WORK TASK
In the article on personal bankruptcies in Cook County, by what percentage did personal bankruptcies in the county rise between 2008 and 2010?

SOURCE PASSAGE

A study details how personal, or Chapter 13, bankruptcies have grown in Black communities and Black women were particularly likely to file.

The ripple affect of losing one’s job, being under-employed or suffering from long-term unemployment are writ large in Chicago’s Black neighborhoods. One financial aspect is detailed in a new report: Bridging the Gap II: Examining Trends and Patterns of Personal Bankruptcy in Cook County’s Communities of Color prepared by Chicago’s non-profit Woodstock Institute.

 

The study details how a scythe of the Great Recession, in the form of personal, or Chapter 13 bankruptcies, sliced through Black communities in the nation’s second most populous county. Black women, with some regular income, were particularly likely to file.

 

The Woodstock Institute is a Chicago research and policy group that focuses on fair lending, wealth creation and financial systems reform.

 

Between 2008 and 2010, Woodstock reports that personal bankruptcies rose by 59.2 percent in Cook County and those filed in predominately Black communities were up by 27.3 percent. That’s just the tip of the problem. Blacks filed bankruptcy cases at the rate of 5.2 per 100 individual adults, while the general rate for the county was 2.9 cases per 100 adults, and 1.8 filings per 100 adults in white communities.

 

In many metropolitan areas African-American women have had a somewhat easier time finding, and keeping, employment particularly in traditional pink-collar sectors such as medical, hospitality and food-related services. However in a competitive economy, where high school and college graduates compete for low-pay jobs, these women—often supporting households—have filed for personal bankruptcy to survive economically.

 

Between 2006 and 2010 in Cook County, 5.1 of 100 adult Black women filed for personal bankruptcy compared to 3.4 of 100 adult Black men. By contrast, in predominantly white communities, the filing rate was 1.2 per 100 adult women and 1.2 per 100 adult men.

 

In addition, women-headed households “comprised the largest share of bankruptcy filings, filing for 16.7 percent of all cases in Cook County between 2006 and 2010.”

 

This scenario makes one wonder if it is being replicated in Black communities nationally?

INFORMATION
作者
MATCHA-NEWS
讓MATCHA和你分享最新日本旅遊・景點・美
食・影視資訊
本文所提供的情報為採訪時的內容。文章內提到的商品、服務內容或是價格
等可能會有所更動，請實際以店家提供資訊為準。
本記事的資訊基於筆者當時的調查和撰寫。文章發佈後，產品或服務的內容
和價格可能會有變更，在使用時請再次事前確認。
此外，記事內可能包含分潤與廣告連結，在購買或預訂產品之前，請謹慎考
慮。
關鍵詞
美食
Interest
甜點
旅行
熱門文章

SOLUTION FOR THIS PROBLEM
59.2 percent